In the data below, the answer is the run of lines from the line containing "5,1,8,0,0,1.08239X$1,22.5*" through the line containing "X0143082Y0131425D03*", both included; print it exactly and nothing else.

>>>>

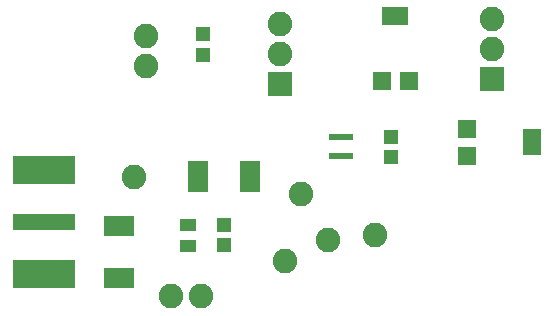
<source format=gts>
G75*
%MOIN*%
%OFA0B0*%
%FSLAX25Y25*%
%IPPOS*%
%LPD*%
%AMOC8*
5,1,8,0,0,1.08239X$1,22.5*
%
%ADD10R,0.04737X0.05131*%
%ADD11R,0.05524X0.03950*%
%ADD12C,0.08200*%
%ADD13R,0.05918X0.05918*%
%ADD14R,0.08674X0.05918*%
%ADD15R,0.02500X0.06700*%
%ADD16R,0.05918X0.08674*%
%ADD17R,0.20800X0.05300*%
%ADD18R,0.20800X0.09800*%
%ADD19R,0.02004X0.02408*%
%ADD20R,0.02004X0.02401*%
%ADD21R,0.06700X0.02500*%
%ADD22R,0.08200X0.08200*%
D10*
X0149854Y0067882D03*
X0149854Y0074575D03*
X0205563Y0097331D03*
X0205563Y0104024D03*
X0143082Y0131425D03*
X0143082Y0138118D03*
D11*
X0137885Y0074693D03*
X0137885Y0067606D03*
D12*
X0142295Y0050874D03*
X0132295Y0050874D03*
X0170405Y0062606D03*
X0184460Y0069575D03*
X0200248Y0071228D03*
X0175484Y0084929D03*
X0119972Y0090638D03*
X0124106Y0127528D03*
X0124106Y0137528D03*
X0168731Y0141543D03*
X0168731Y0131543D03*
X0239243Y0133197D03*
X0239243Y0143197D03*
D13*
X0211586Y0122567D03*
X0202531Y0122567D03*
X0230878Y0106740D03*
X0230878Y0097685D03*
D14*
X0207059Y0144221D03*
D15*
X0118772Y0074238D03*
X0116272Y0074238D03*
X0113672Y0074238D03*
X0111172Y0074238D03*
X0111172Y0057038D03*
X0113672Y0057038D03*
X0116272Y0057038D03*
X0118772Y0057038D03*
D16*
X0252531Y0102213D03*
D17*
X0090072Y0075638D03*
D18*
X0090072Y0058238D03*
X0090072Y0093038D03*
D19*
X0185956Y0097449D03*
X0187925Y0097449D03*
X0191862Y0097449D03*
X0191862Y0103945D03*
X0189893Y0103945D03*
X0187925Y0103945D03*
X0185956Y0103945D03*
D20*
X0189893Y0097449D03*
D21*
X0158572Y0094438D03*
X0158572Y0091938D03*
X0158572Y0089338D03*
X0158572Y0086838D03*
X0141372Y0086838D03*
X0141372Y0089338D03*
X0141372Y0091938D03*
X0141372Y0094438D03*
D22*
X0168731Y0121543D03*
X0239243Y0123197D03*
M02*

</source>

<<<<
>>>>

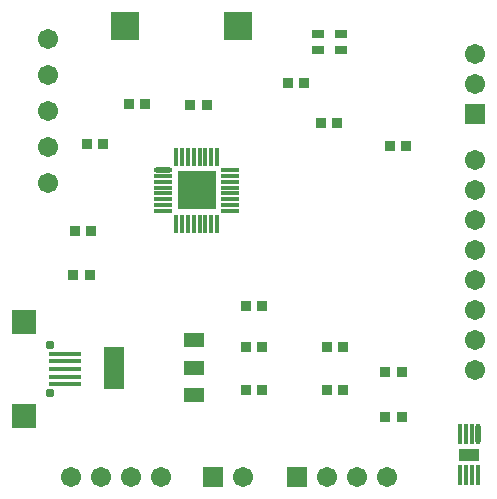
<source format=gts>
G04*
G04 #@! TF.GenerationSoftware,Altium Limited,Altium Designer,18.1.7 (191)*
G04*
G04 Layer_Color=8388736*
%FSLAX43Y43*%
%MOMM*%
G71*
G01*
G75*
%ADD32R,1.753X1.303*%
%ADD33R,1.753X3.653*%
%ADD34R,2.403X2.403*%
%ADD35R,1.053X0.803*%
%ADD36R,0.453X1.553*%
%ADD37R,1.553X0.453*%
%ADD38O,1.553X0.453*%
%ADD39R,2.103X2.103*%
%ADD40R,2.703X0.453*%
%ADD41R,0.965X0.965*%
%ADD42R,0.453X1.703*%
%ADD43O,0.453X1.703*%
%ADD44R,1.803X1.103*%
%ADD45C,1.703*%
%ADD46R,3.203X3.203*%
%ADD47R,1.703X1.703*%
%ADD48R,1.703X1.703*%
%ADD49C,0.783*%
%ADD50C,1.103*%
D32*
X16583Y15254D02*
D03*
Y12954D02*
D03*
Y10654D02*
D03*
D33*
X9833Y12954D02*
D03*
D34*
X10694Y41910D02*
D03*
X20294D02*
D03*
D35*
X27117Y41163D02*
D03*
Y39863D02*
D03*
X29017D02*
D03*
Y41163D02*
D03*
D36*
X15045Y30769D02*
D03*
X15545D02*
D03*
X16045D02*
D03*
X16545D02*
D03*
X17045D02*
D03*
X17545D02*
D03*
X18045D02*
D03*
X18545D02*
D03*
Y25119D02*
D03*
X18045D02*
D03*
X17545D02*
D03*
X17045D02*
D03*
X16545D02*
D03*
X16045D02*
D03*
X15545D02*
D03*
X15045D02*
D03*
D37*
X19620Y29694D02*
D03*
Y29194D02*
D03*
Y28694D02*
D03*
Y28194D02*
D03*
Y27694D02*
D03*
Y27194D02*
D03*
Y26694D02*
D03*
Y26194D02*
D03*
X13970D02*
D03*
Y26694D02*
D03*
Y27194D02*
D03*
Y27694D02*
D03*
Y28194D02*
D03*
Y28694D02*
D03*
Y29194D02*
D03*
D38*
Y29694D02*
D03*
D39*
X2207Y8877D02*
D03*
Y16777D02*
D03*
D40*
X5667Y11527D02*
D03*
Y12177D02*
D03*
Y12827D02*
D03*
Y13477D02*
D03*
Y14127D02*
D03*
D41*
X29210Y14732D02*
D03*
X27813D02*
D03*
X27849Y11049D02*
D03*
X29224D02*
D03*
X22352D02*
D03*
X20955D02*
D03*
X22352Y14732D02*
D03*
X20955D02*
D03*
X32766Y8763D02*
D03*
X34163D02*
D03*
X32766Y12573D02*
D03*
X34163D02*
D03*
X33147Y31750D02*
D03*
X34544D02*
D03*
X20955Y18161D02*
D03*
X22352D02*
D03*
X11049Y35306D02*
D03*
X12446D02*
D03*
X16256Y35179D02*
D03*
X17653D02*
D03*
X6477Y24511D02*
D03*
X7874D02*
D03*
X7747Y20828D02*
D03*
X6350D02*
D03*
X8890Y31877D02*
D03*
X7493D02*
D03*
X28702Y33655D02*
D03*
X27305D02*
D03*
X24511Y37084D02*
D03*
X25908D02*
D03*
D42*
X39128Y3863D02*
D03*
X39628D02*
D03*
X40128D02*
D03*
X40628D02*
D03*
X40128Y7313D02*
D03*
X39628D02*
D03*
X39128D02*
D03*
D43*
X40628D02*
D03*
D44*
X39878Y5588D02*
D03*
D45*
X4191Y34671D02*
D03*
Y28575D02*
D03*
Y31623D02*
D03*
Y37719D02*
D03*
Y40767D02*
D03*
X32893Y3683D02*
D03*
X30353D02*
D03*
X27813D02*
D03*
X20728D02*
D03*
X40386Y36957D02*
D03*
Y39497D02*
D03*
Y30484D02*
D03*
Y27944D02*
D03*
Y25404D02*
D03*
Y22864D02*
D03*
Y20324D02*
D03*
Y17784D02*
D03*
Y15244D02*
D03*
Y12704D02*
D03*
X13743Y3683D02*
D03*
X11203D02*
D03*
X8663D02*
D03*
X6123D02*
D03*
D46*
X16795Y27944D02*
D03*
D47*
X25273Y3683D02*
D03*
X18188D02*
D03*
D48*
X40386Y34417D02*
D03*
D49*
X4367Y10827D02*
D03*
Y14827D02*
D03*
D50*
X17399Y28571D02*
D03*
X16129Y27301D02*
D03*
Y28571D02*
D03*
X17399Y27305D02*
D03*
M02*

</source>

<<<<

- [Finished task]:
5,1,8,0,0,1.08239X$1,22.5*
%
%ADD10R,0.04737X0.05131*%
%ADD11R,0.05524X0.03950*%
%ADD12C,0.08200*%
%ADD13R,0.05918X0.05918*%
%ADD14R,0.08674X0.05918*%
%ADD15R,0.02500X0.06700*%
%ADD16R,0.05918X0.08674*%
%ADD17R,0.20800X0.05300*%
%ADD18R,0.20800X0.09800*%
%ADD19R,0.02004X0.02408*%
%ADD20R,0.02004X0.02401*%
%ADD21R,0.06700X0.02500*%
%ADD22R,0.08200X0.08200*%
D10*
X0149854Y0067882D03*
X0149854Y0074575D03*
X0205563Y0097331D03*
X0205563Y0104024D03*
X0143082Y0131425D03*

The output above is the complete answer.